Saved data entries

»»

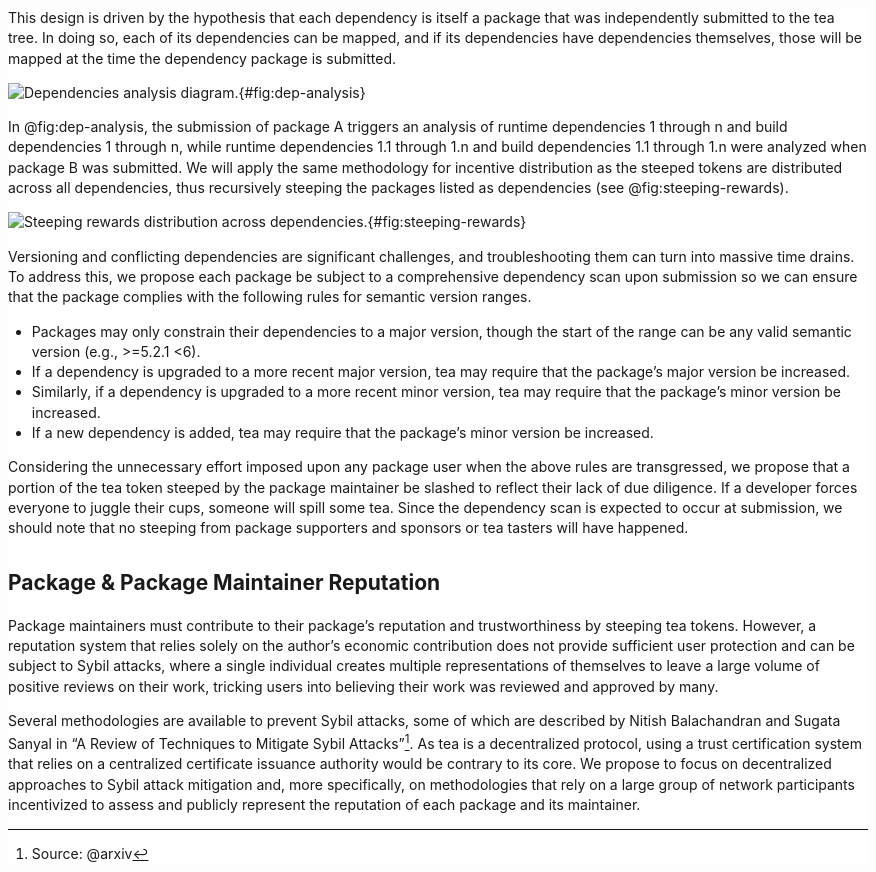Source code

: This design is driven by the hypothesis that each dependency is itself a package that was independently submitted to the tea tree.
In doing so, each of its dependencies can be mapped, and if its dependencies have dependencies themselves, those will be mapped at the time the dependency package is submitted.

![Dependencies analysis diagram.](img/figure-3.svg){#fig:dep-analysis}


In @fig:dep-analysis, the submission of package A triggers an analysis of runtime dependencies 1 through n and build dependencies 1 through n, while runtime dependencies 1.1 through 1.n and build dependencies 1.1 through 1.n were analyzed when package B was submitted.
We will apply the same methodology for incentive distribution as the steeped tokens are distributed across all dependencies, thus recursively steeping the packages listed as dependencies (see @fig:steeping-rewards).

![Steeping rewards distribution across dependencies.](img/figure-2.svg){#fig:steeping-rewards}


Versioning and conflicting dependencies are significant challenges, and troubleshooting them can turn into massive time drains.
To address this, we propose each package be subject to a comprehensive dependency scan upon submission so we can ensure that the package complies with the following rules for semantic version ranges.

* Packages may only constrain their dependencies to a major version, though the start of the range can be any valid semantic version (e.g., >=5.2.1 <6).
* If a dependency is upgraded to a more recent major version, tea may require that the package’s major version be increased.
* Similarly, if a dependency is upgraded to a more recent minor version, tea may require that the package’s minor version be increased.
* If a new dependency is added, tea may require that the package’s minor version be increased.

Considering the unnecessary effort imposed upon any package user when the above rules are transgressed, we propose that a portion of the tea token steeped by the package maintainer be slashed to reflect their lack of due diligence.
If a developer forces everyone to juggle their cups, someone will spill some tea.
Since the dependency scan is expected to occur at submission, we should note that no steeping from package supporters and sponsors or tea tasters will have happened.

## Package & Package Maintainer Reputation

Package maintainers must contribute to their package’s reputation and trustworthiness by steeping tea tokens.
However, a reputation system that relies solely on the author’s economic contribution does not provide sufficient user protection and can be subject to Sybil attacks, where a single individual creates multiple representations of themselves to leave a large volume of positive reviews on their work,
tricking users into believing their work was reviewed and approved by many.

Several methodologies are available to prevent Sybil attacks, some of which are described by Nitish Balachandran and Sugata Sanyal in “A Review of Techniques to Mitigate Sybil Attacks”[^18].
As tea is a decentralized protocol, using a trust certification system that relies on a centralized certificate issuance authority would be contrary to its core.
We propose to focus on decentralized approaches to Sybil attack mitigation and, more specifically, on methodologies that rely on a large group of network participants incentivized to assess and publicly represent the reputation of each package and its maintainer.


[^src]: See: @sources
[^cc]: See: @cc
[^1]: Source: @nist
[^2]: Source: @reuters
[^3]: Source: @twitter
[^4]: See: @w3
[^5]: Source: @theregister
[^6]: Source: @fossa
[^7]: Source: @lunasec
[^8]: Source: @github
[^npmjsCrossenv]: Source: @npmjsCrossenv
[^9]: Source: @zdnet
[^10]: Source: @threatpost
[^11]: Source: @fbi
[^12]: Source: @europol
[^13]: Source: @medium
[^14]: See: @semver
[^15]: Source: @npmjsLodash
[^16]: Source: @npmjsChalk
[^17]: Source: @npmjsLogFourjs
[^18]: Source: @arxiv
[^19]: Source: @web3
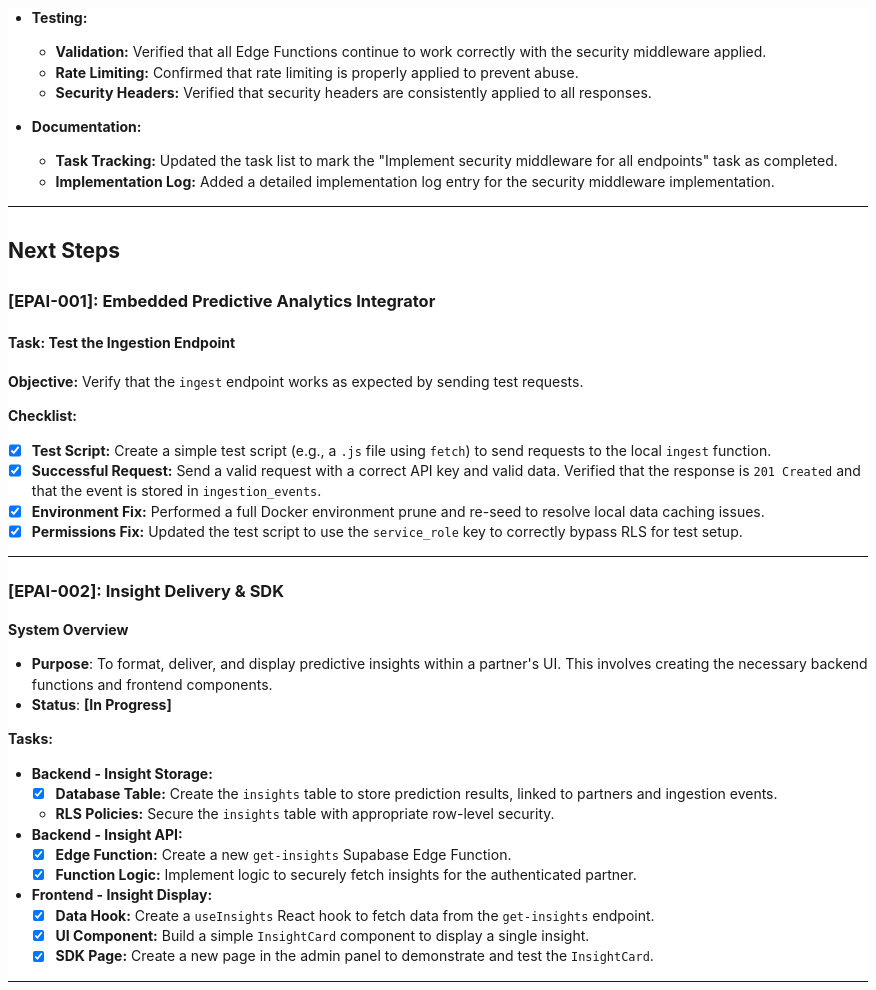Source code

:*   **Testing:**
    *   **Validation:** Verified that all Edge Functions continue to work correctly with the security middleware applied.
    *   **Rate Limiting:** Confirmed that rate limiting is properly applied to prevent abuse.
    *   **Security Headers:** Verified that security headers are consistently applied to all responses.

*   **Documentation:**
    *   **Task Tracking:** Updated the task list to mark the "Implement security middleware for all endpoints" task as completed.
    *   **Implementation Log:** Added a detailed implementation log entry for the security middleware implementation.

--- 

## Next Steps

### [EPAI-001]: Embedded Predictive Analytics Integrator

#### Task: Test the Ingestion Endpoint

**Objective:** Verify that the `ingest` endpoint works as expected by sending test requests.

**Checklist:**
- [x] **Test Script:** Create a simple test script (e.g., a `.js` file using `fetch`) to send requests to the local `ingest` function.
- [x] **Successful Request:** Send a valid request with a correct API key and valid data. Verified that the response is `201 Created` and that the event is stored in `ingestion_events`.
- [x] **Environment Fix:** Performed a full Docker environment prune and re-seed to resolve local data caching issues.
- [x] **Permissions Fix:** Updated the test script to use the `service_role` key to correctly bypass RLS for test setup.

--- 

### [EPAI-002]: Insight Delivery & SDK

**System Overview**
-   **Purpose**: To format, deliver, and display predictive insights within a partner's UI. This involves creating the necessary backend functions and frontend components.
-   **Status**: **[In Progress]**

**Tasks:**

-   **Backend - Insight Storage:**
    -   [x] **Database Table:** Create the `insights` table to store prediction results, linked to partners and ingestion events.
    -   **RLS Policies:** Secure the `insights` table with appropriate row-level security.
-   **Backend - Insight API:**
    -   [x] **Edge Function:** Create a new `get-insights` Supabase Edge Function.
    -   [x] **Function Logic:** Implement logic to securely fetch insights for the authenticated partner.
-   **Frontend - Insight Display:**
    -   [x] **Data Hook:** Create a `useInsights` React hook to fetch data from the `get-insights` endpoint.
    -   [x] **UI Component:** Build a simple `InsightCard` component to display a single insight.
    -   [x] **SDK Page:** Create a new page in the admin panel to demonstrate and test the `InsightCard`.

---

««

HOW TO COMPLETE THIS TASK: Change "trustworthiness" to "reliability" in the lines running from the line with "## Package & Package Maintainer Reputation" to the line with "tricking users into", and write out those lines with nothing else altered.

THE ANSWER:
## Package & Package Maintainer Reputation

Package maintainers must contribute to their package’s reputation and reliability by steeping tea tokens.
However, a reputation system that relies solely on the author’s economic contribution does not provide sufficient user protection and can be subject to Sybil attacks, where a single individual creates multiple representations of themselves to leave a large volume of positive reviews on their work,
tricking users into believing their work was reviewed and approved by many.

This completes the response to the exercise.